ID: 2564223 • Letter: T

Question

The following is a press release from Tiger Corporation: Tiger Corporation ANNOUNCES 33% INCREASE IN BASE DIVIDEND, 2-FOR-I STOCK SPLIT Los Angeles—Tiger Corporation today announced that its Board of Directors approved a base quarterly dividend increase of 33.3%. Tiger Corporation announcement indicated that the new quarterly dividend would be $0.25 per share. It also stated that the Board of Directors declared a two-for-one stock split and reaffirmed its commitment to a share repurchase program. Required: What are the two primary reporting alternatives does Tiger Corporation has in accounting for the repurchase of its shares? What would be the effect of the optional courses of action on total shareholders’ equity? Explain. What would be the effect of the optional courses of action on how stock would be presented in Tiger’s balance sheet? If the shares are later resold for an amount greater than cost, how should Tiger account for the sale? What are the two primary courses of action does Tiger has in accounting for the stock split, and how would the choice affect Tiger’s shareholders’ equity? Why? How should Tiger account for the cash dividend, and how would it affect Tiger’s balance sheet? Why?

Explanation / Answer

PART 1 : Primary reporting alternatives :

When the shares are repurchased, following are the two alternatives available for reporting such repurchase and its its effect on shareholders equity:

If, the repurchased shares are written off, the share capital of the company reduces to that extent and the bank account is credited for the payments to be made. Also, such purchase of shares can be at premium or at discount. If the shares are repurchased at a premium, such premium is to be paid out of the free reserves of the company, and in case any discount is received, such discount will be transferred to capital reserve account.  Since the shareholders' equity reduces, the underlying share value and future earnings per share also increases.

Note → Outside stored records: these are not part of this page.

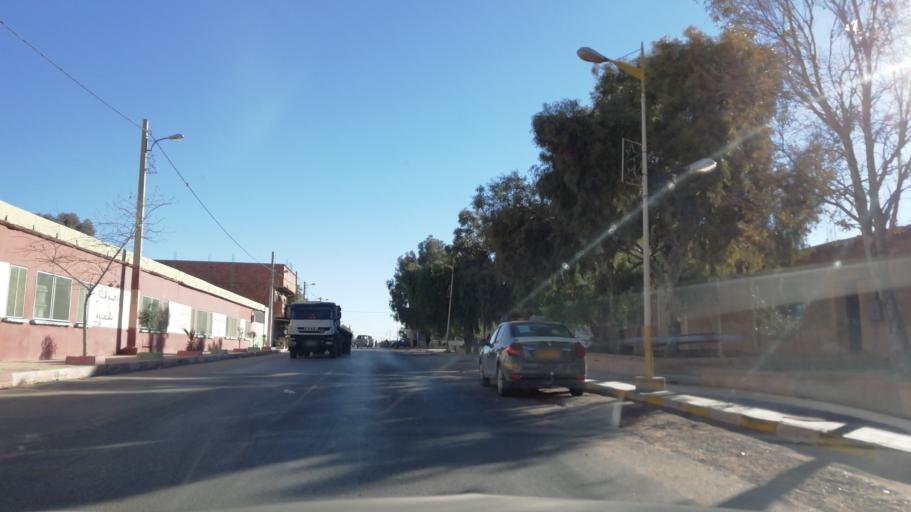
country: DZ
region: El Bayadh
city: El Bayadh
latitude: 33.8531
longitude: 0.6302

If the repurchased shares are held as "treasury stock", then the company holds on to it as if it is an investment and may sell them off in future. Here, the shareholders' equity remains as it is. The company may either sell off such repurchased shares or write them off at any time in future.

PART 2 : PRESENTATION IN BALANCE SHEET :

IF the repurchased shares are written off, shareholders' equity is debited and bank accounts credited. Premium paid is debited to free reserves or additional paid in capital and any discount received is credited to such capital reserves. This effects in reduction of shareholder's equity, as if these shares were never issued.

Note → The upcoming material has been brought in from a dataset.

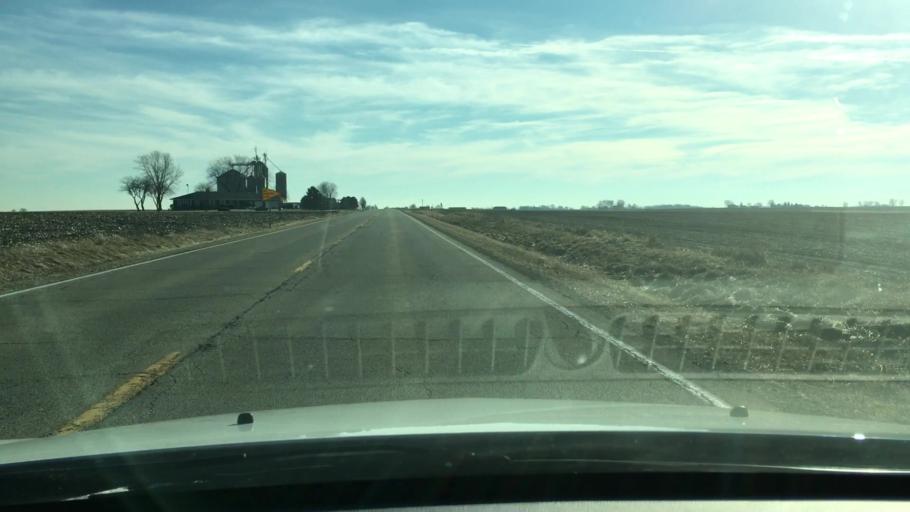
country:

if the repurchased shares are held as treasury stock, even then it will be deducted from the shareholder's equity, but in effect, since this shares are still in existence, the total equity does not change. They exist, but are not a part of the freely held equity by the shareholders.

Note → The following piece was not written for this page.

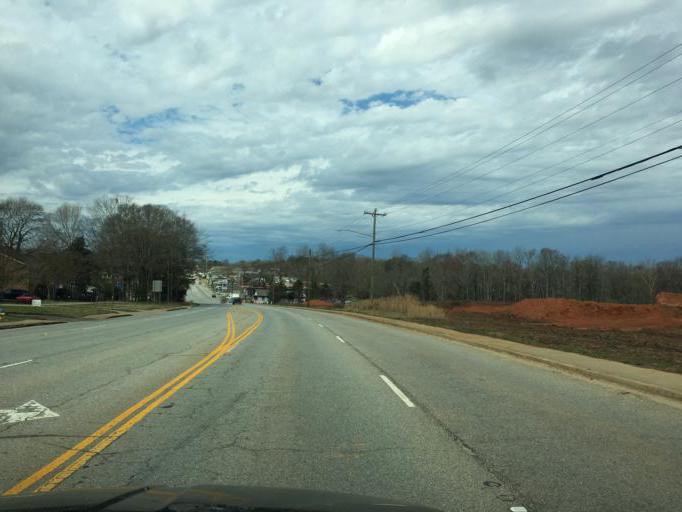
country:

PART 3 :REPURCHASES SHARES LATER SOLD AT PREMIUM :

When the repurchased shares are later on sold, bank accounts are debited and treasury stock credited with at par share value. The premium is credited to additional paid in capital or free reserves or share premium account.

PART 4: ACCOUNTING FOR SHARE SPLIT :

When a single share is split into 2, the total value of the shareholders' equity does not change. Only the par value of a share may change, as the number of shares contributing to total equity increases.

As a result only a memo note is required to be made mentioning the change in the number of shares contributing to the total shareholders' equity.

When the dividend is paid in cash, cash account/bank account is debited to the dividend payable account created from free reserves/retained earnings. This leads to decrease in cash balances as the cash is paid for the dividends and the dividend payable account becomes nil.